▶ ACTION ITEM
Could you give the data that follows again exactly, without its pictures?

▶ Saved entries
┌──
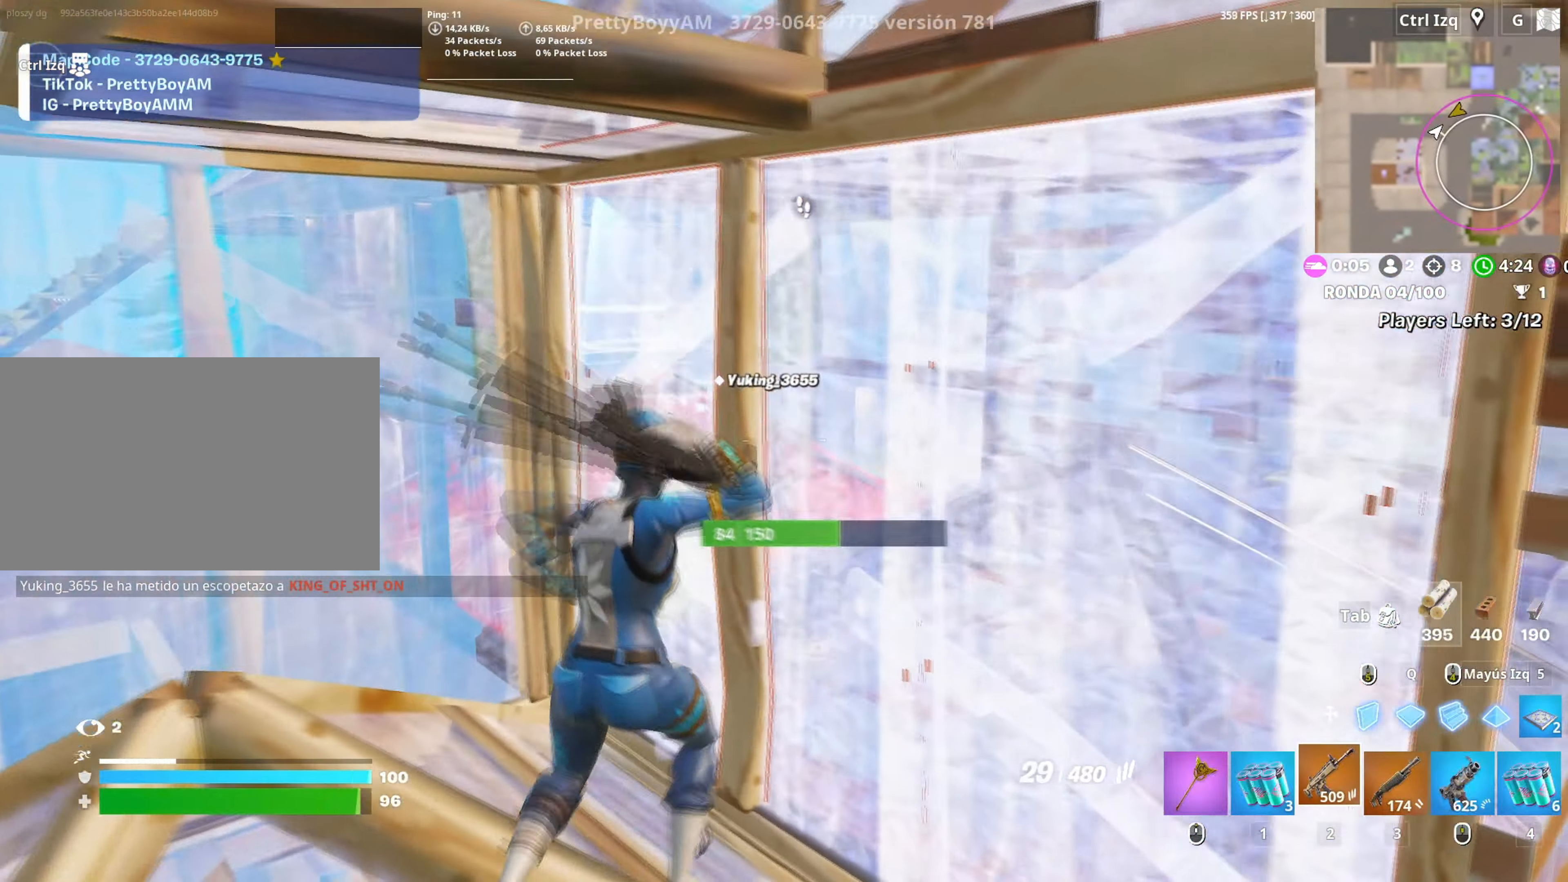
{"keys": ["d", "w"], "mouse": ["left"], "events": [[17, "2", "up"], [200, "d", "up"], [233, "mouse_left", "down"], [383, "d", "down"]]}
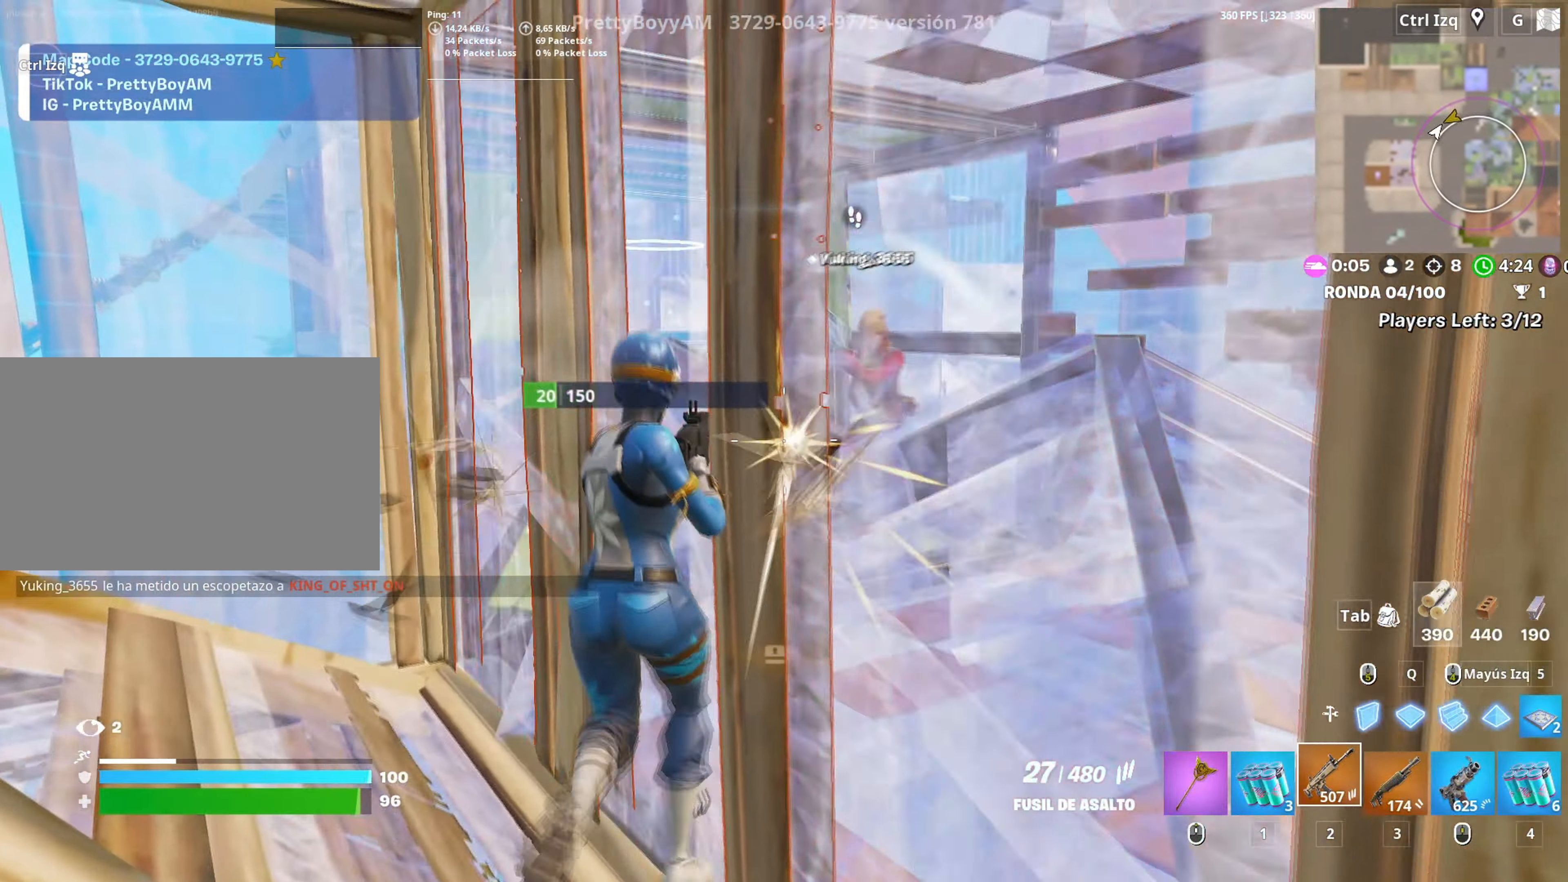
{"keys": ["w"], "mouse": [], "events": [[300, "d", "up"], [400, "3", "down"], [450, "3", "up"], [450, "mouse_left", "up"]]}
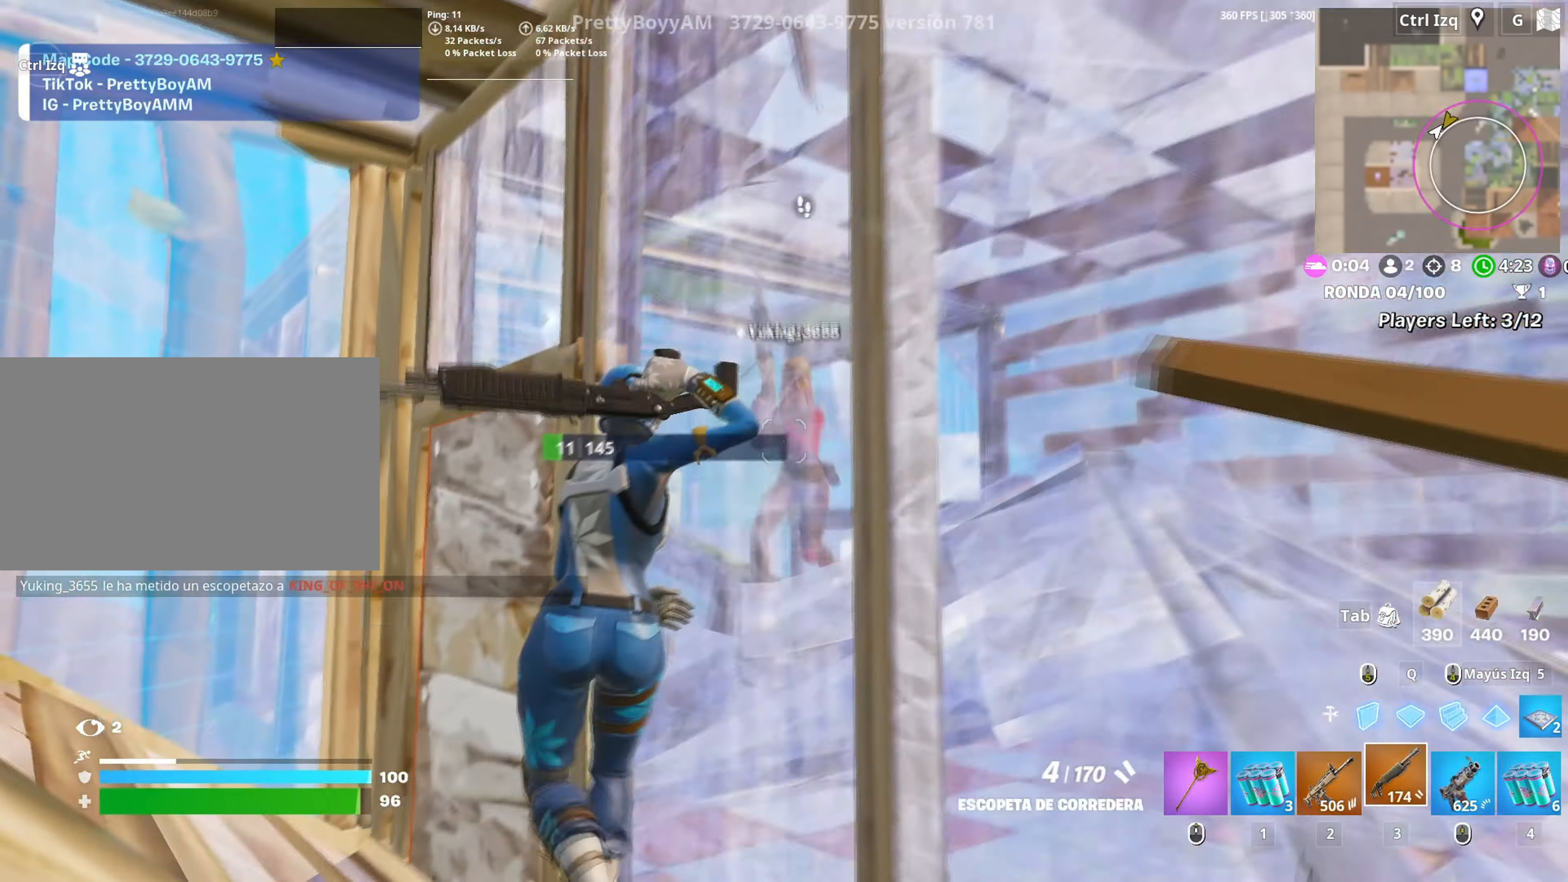
{"keys": ["a"], "mouse": [], "events": [[33, "d", "down"], [33, "w", "up"], [167, "a", "down"], [167, "s", "down"], [183, "d", "up"], [317, "r", "down"], [367, "r", "up"], [417, "s", "up"]]}
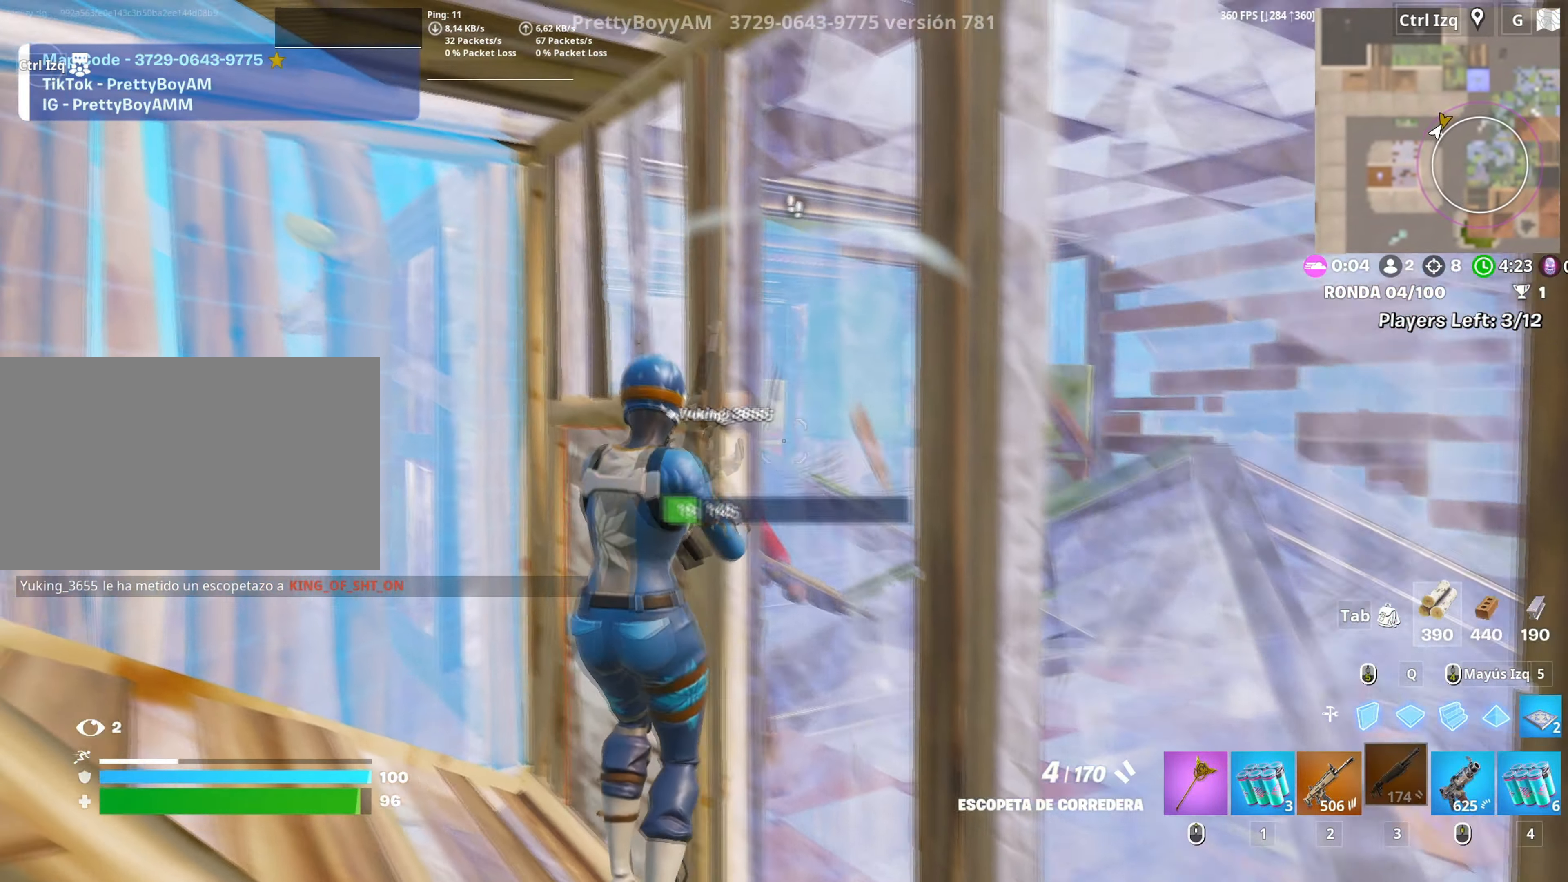
{"keys": ["a"], "mouse": [], "events": [[200, "w", "down"], [250, "e", "down"], [333, "e", "up"], [483, "w", "up"]]}
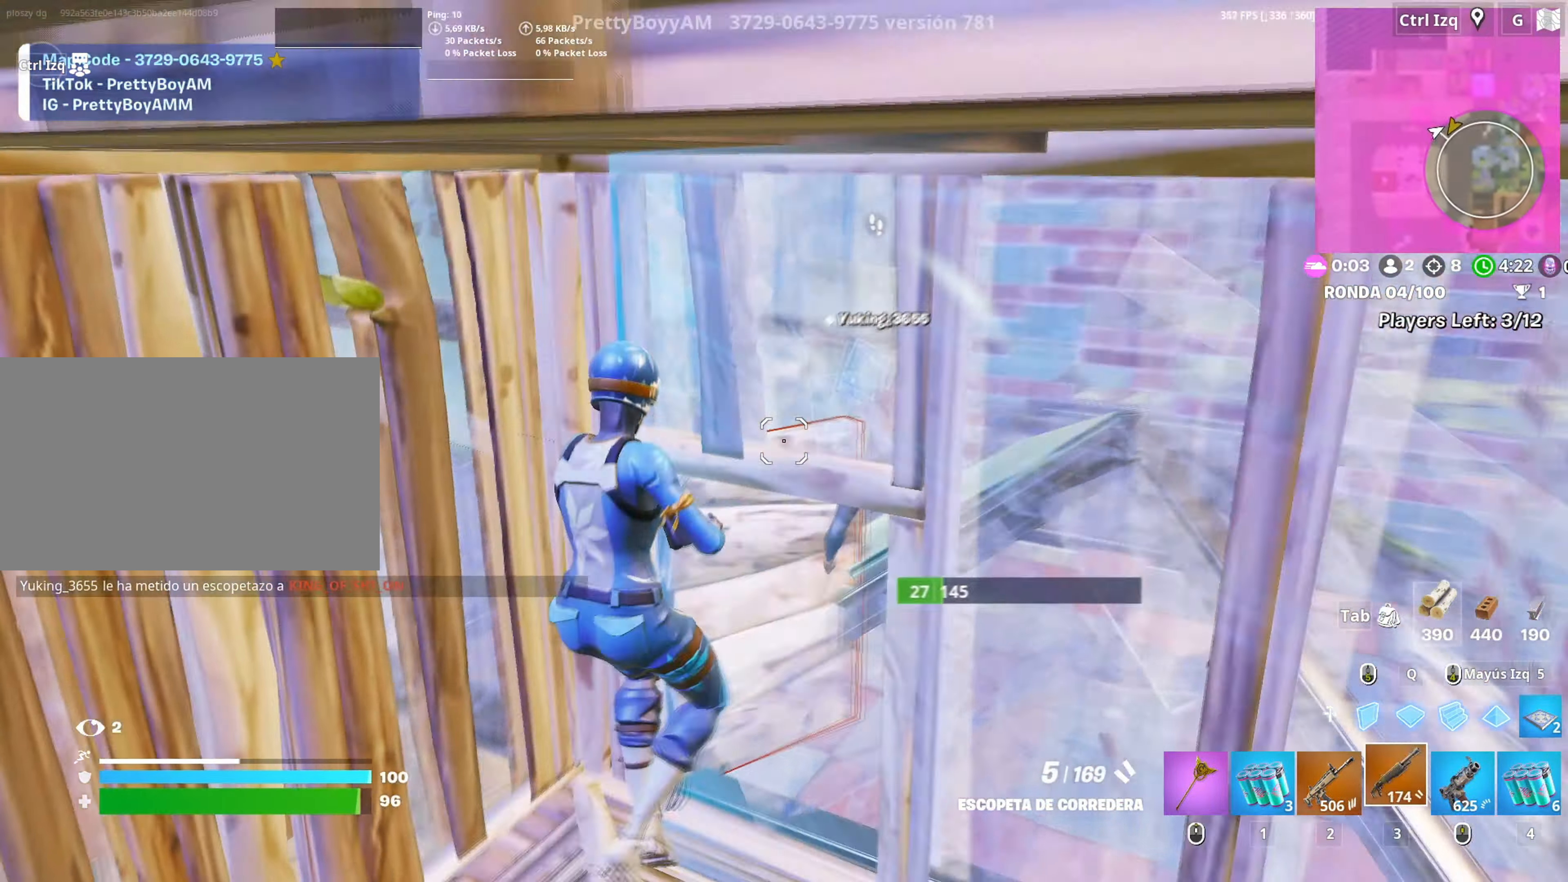
{"keys": ["d", "space"], "mouse": ["left"], "events": [[17, "c", "down"], [67, "c", "up"], [117, "s", "down"], [217, "a", "up"], [250, "mouse_left", "down"], [300, "d", "down"], [400, "s", "up"], [400, "space", "down"]]}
└──
▶ RESPONSE
{"keys": ["d", "w"], "mouse": ["left"], "events": [[17, "2", "up"], [200, "d", "up"], [233, "mouse_left", "down"], [383, "d", "down"]]}
{"keys": ["w"], "mouse": [], "events": [[300, "d", "up"], [400, "3", "down"], [450, "3", "up"], [450, "mouse_left", "up"]]}
{"keys": ["a"], "mouse": [], "events": [[33, "d", "down"], [33, "w", "up"], [167, "a", "down"], [167, "s", "down"], [183, "d", "up"], [317, "r", "down"], [367, "r", "up"], [417, "s", "up"]]}
{"keys": ["a"], "mouse": [], "events": [[200, "w", "down"], [250, "e", "down"], [333, "e", "up"], [483, "w", "up"]]}
{"keys": ["d", "space"], "mouse": ["left"], "events": [[17, "c", "down"], [67, "c", "up"], [117, "s", "down"], [217, "a", "up"], [250, "mouse_left", "down"], [300, "d", "down"], [400, "s", "up"], [400, "space", "down"]]}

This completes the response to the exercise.